Testing of the functional/storage blocks and the interconnect infrastructure separately are not sufficient to ensure adequate test quality. The interaction between the functional/storage cores and the communication fabric has to undergo extensive functional testing. This functional system testing should encompass testing of I/O functions of each processing elements and the data routing functions.

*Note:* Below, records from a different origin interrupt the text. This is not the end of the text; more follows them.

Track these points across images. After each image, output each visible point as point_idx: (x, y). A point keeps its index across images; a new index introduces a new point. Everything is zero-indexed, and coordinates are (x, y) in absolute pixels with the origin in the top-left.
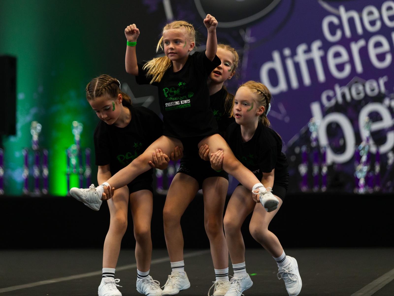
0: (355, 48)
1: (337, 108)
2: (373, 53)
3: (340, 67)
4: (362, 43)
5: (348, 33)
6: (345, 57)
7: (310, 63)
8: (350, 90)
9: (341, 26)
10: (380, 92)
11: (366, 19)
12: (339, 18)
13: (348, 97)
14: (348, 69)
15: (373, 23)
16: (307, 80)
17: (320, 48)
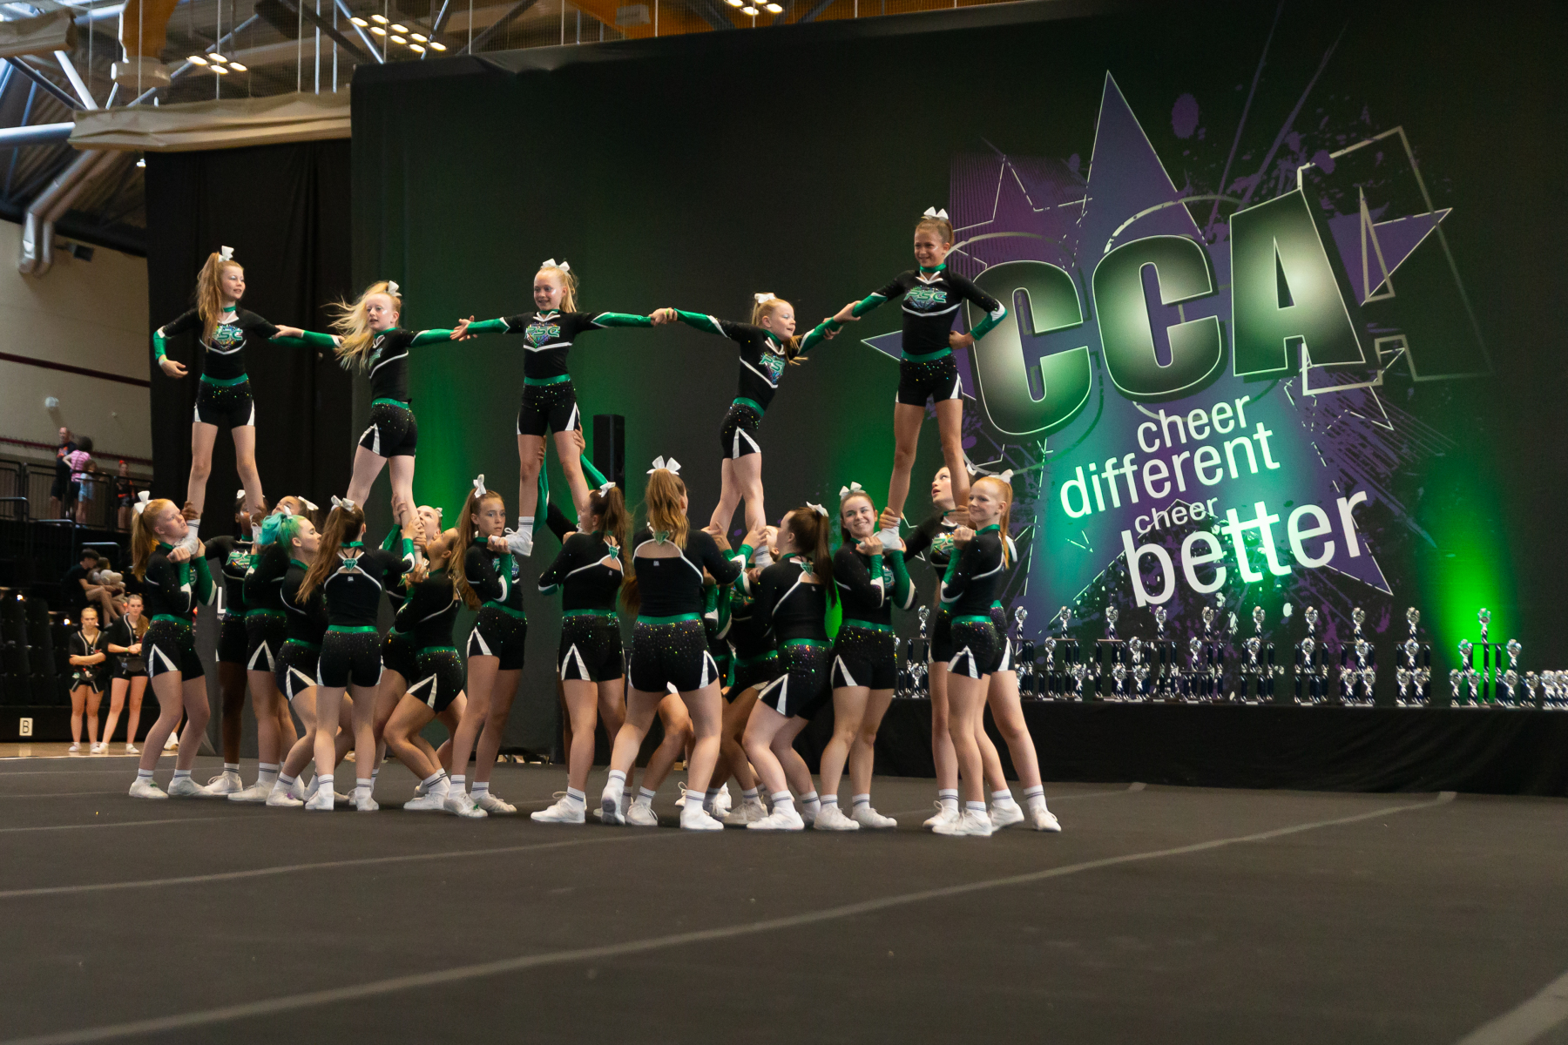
0: (1177, 461)
1: (1153, 537)
2: (1199, 466)
3: (1158, 486)
4: (1186, 454)
5: (1169, 444)
6: (1165, 473)
7: (1121, 480)
8: (1170, 514)
9: (1159, 434)
10: (1208, 516)
11: (1192, 425)
12: (1158, 423)
13: (1168, 524)
14: (1168, 485)
15: (1200, 430)
16: (1117, 503)
17: (1132, 462)
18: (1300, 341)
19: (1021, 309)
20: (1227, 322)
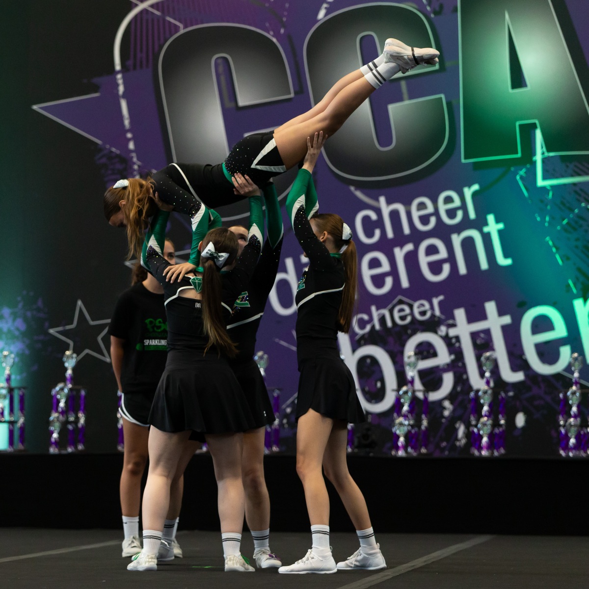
0: (400, 254)
1: (373, 338)
2: (424, 261)
3: (378, 281)
4: (409, 247)
5: (390, 234)
6: (386, 267)
8: (391, 312)
9: (380, 223)
10: (433, 316)
11: (416, 215)
12: (378, 211)
13: (389, 324)
14: (389, 281)
15: (425, 220)
18: (534, 126)
19: (223, 78)
20: (454, 102)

Many SoCs are used within embedded systems, where reliability is an important figure of merit. At the same time, in deep submicron technologies beyond the 65 nm node, failures of transistors and wires are more likely to happen due to a variety of effects, such as soft (cosmic) errors, crosstalk, process variations, electromigration, and material aging. In general, we can distinguish between transient and permanent failures. Design of reliable SoCs must encompass techniques that address both types of malfunctions. From a reliability point of view, one of the advantages of packetized communication is the possibility of incorporating error control information into the transmitted data stream. Effective error detection and correction methods borrowed from the fault-tolerant computing and communications engineering domains can be applied to cope with uncertainty in on-chip data transmission. Such methods need to be evaluated and optimized in terms of area, delay and power trade-offs. Permanent failures may be due to material aging (e.g., oxide), electromigration and mechanical/thermal stress. Failures can incapacitate a processing/storage core and/or a communication link. Different fault-tolerant multiprocessor architectures and routing algorithms have been proposed in the parallel processing domain. Some of these can be adapted to the NoC domain, but their effectiveness needs to be evaluated in terms of defect/error coverage versus throughput, delay, energy dissipation and silicon area overhead metrics.

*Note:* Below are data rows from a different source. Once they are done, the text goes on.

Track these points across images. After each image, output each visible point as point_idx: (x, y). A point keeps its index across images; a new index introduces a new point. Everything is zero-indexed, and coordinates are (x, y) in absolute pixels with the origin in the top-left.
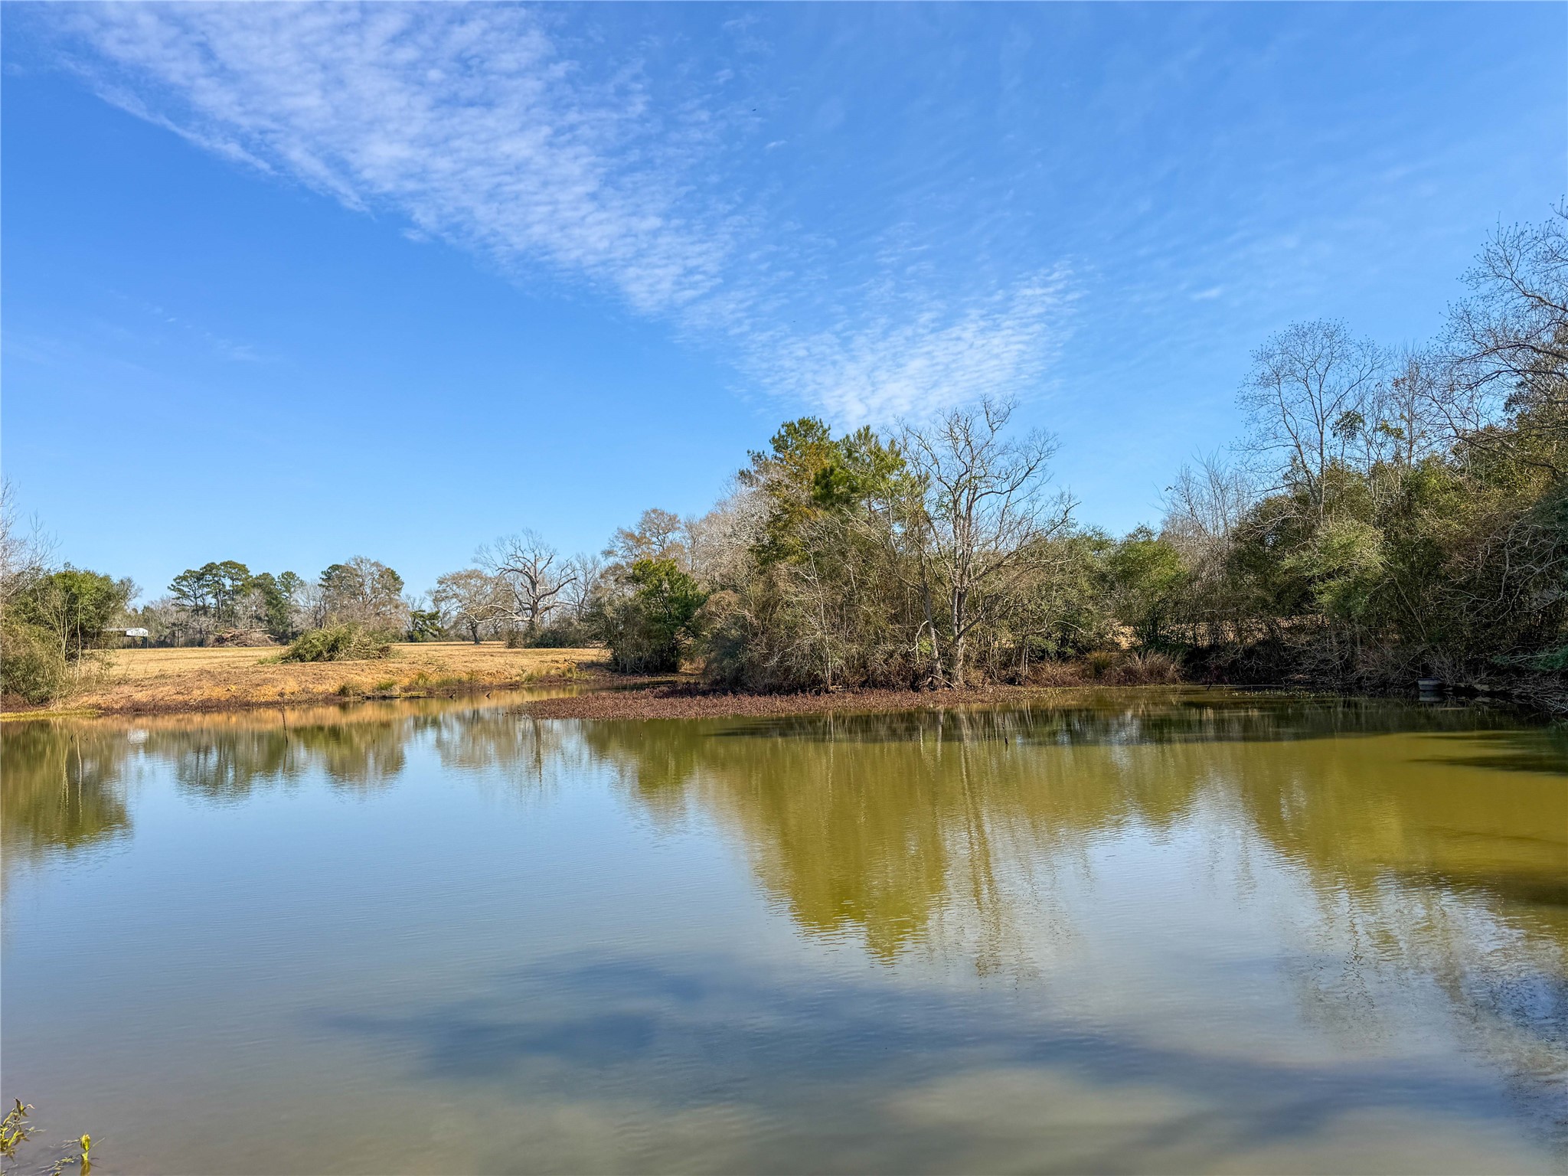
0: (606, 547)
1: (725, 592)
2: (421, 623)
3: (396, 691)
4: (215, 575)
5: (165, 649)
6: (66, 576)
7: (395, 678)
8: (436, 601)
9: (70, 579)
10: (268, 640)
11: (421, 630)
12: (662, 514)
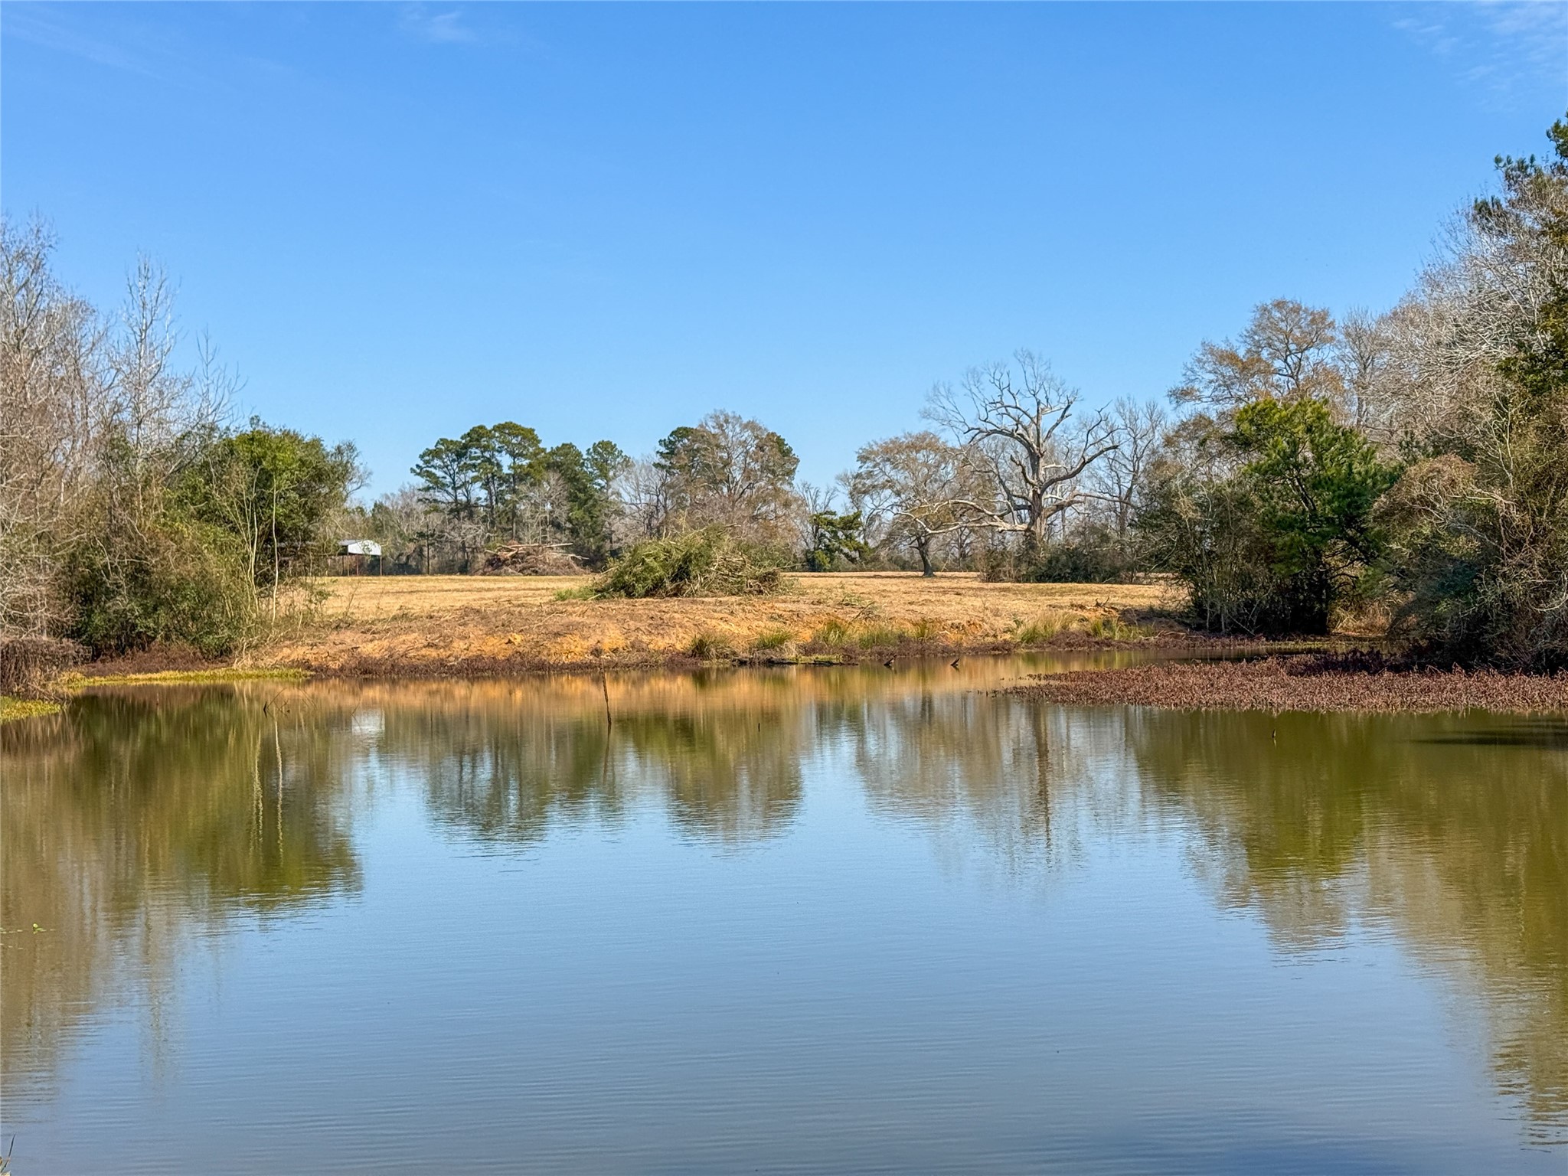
0: (1179, 383)
1: (1443, 458)
2: (828, 535)
3: (791, 651)
4: (486, 448)
5: (407, 578)
6: (252, 439)
7: (788, 629)
8: (857, 493)
9: (260, 444)
10: (572, 563)
11: (829, 550)
12: (1297, 310)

Network interfacing: The success of the NoC design paradigm relies greatly on the standardization of the interfaces between IP cores and the interconnection fabric. Using a standard interface should not impact the methodologies for IP core development. In fact, IP cores wrapped with a standard interface will exhibit a higher reusability and greatly simplify the task of system integration . The Open Core Protocol (OCP) is a plug and play interface standard receiving a wide industrial and academic acceptance. As shown in the figure below, for a core having both master and slave interfaces, the OCP compliant signals of the functional IP blocks are packetized by a second interface. The network interface has two functions:

injecting/absorbing the flits leaving/arriving at the functional/storage blocks;
packetizing/depacketizing the signals coming from/reaching to OCP compatible cores in form of messages/flits.

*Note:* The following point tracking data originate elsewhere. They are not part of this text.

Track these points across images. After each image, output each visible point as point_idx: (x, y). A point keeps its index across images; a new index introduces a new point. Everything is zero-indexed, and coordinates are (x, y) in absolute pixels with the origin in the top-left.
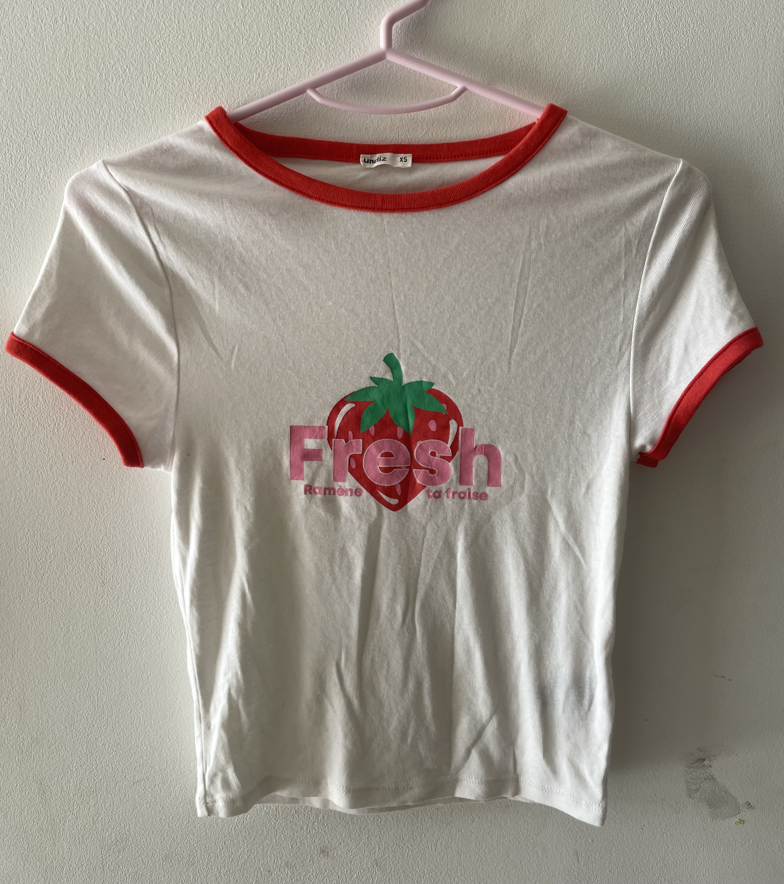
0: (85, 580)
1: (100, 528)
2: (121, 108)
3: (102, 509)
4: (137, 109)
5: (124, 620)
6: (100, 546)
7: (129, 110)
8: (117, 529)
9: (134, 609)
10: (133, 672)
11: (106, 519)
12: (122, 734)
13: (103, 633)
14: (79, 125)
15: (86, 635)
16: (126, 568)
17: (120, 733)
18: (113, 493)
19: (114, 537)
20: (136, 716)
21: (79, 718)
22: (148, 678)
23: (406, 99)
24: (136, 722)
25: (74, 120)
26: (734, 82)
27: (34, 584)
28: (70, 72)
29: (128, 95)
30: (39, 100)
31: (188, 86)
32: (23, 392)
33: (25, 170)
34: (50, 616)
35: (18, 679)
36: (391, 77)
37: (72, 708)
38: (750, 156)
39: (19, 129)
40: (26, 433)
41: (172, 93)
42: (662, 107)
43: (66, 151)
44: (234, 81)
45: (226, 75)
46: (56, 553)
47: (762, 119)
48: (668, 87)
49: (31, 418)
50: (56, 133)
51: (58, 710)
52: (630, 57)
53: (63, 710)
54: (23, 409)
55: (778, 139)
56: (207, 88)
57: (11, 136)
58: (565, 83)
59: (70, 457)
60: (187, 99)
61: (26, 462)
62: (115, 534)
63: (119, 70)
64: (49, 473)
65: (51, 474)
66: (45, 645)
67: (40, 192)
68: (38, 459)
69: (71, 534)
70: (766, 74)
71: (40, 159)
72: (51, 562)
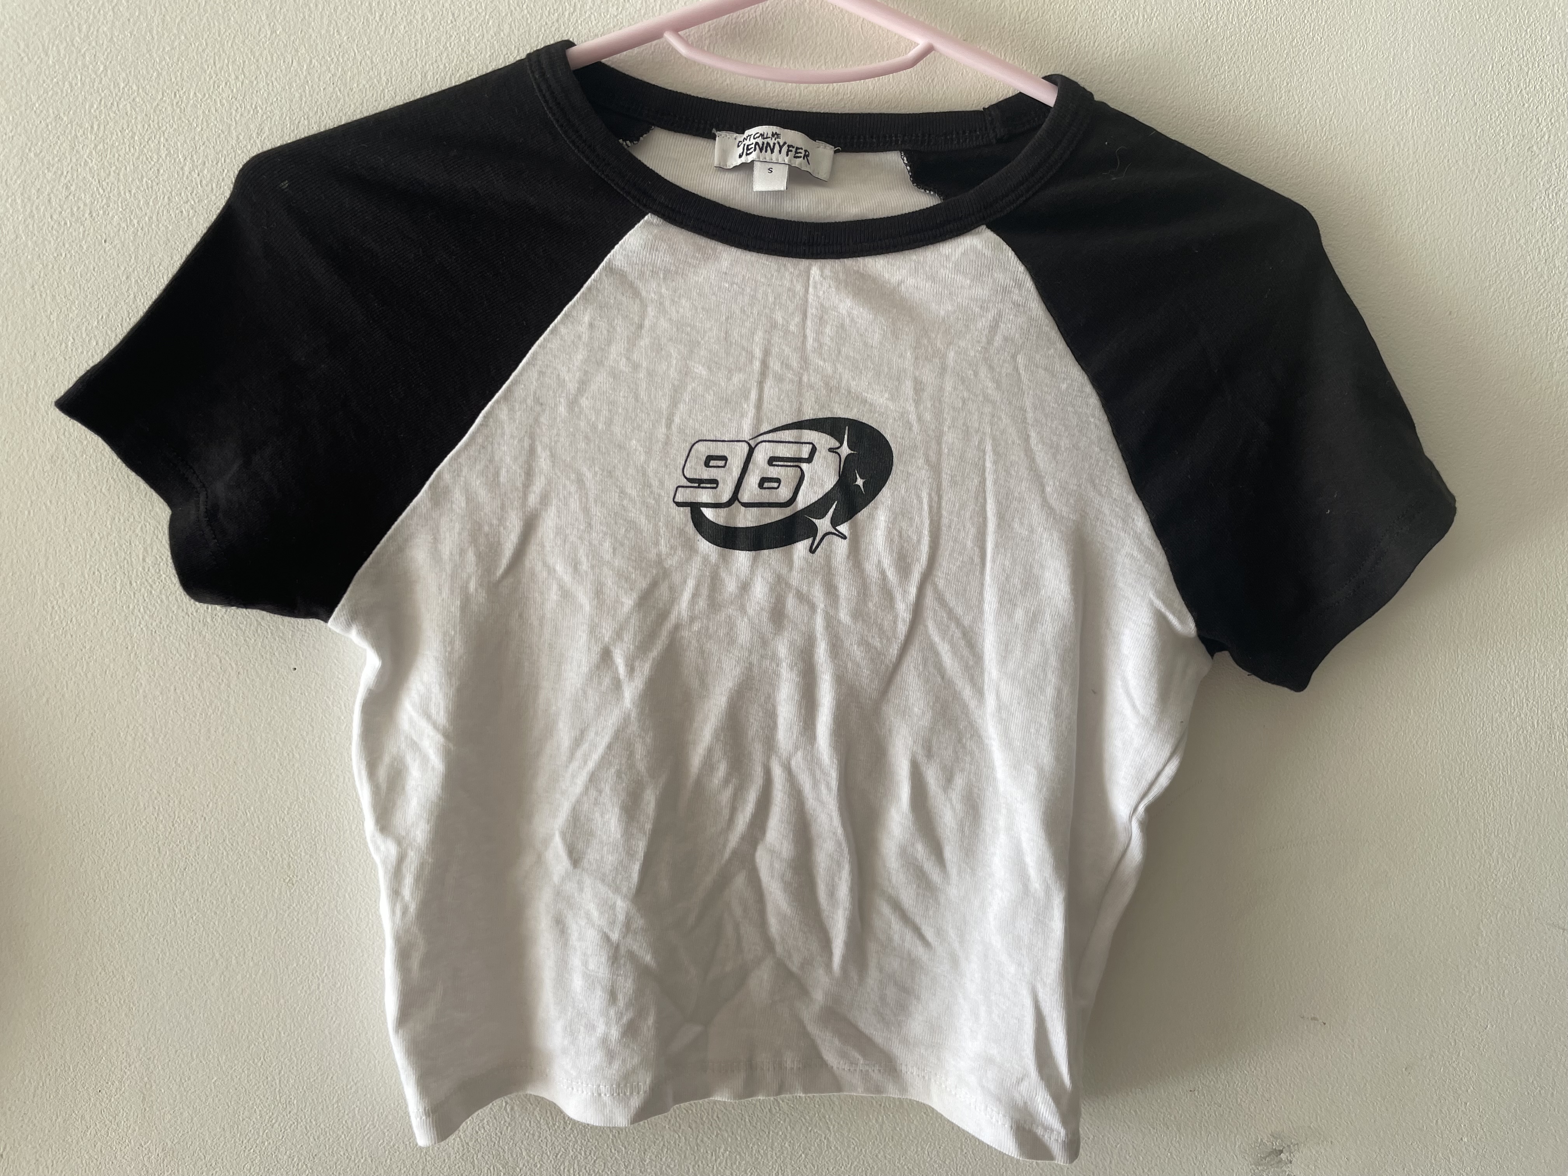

Interfacing of IP cores with the network fabric

All OCP signals are unidirectional and synchronous, simplifying core implementation, integration and timing analysis. The OCP defines a point-to-point interface between two communicating entities, such as the IP core and the communication medium. One entity acts as the master of the OCP instance, and the other as the slave. OCP unifies all inter-core communications, including dataflow, sideband control and test-specific signals.

The state of the art has reached the point where commercial designs are readily integrating in the range of 10-100 embedded functional/storage blocks in a single SoC. This range is expected to increase significantly in the near future. As a result of this enormous degree of integration, several industrial and academic research groups are striving to develop efficient communication architectures, in some cases specifically optimized for specific applications. There is a converging trend within the research community towards an agreement that Networks on Chip constitute an enabling solution for this level of integration.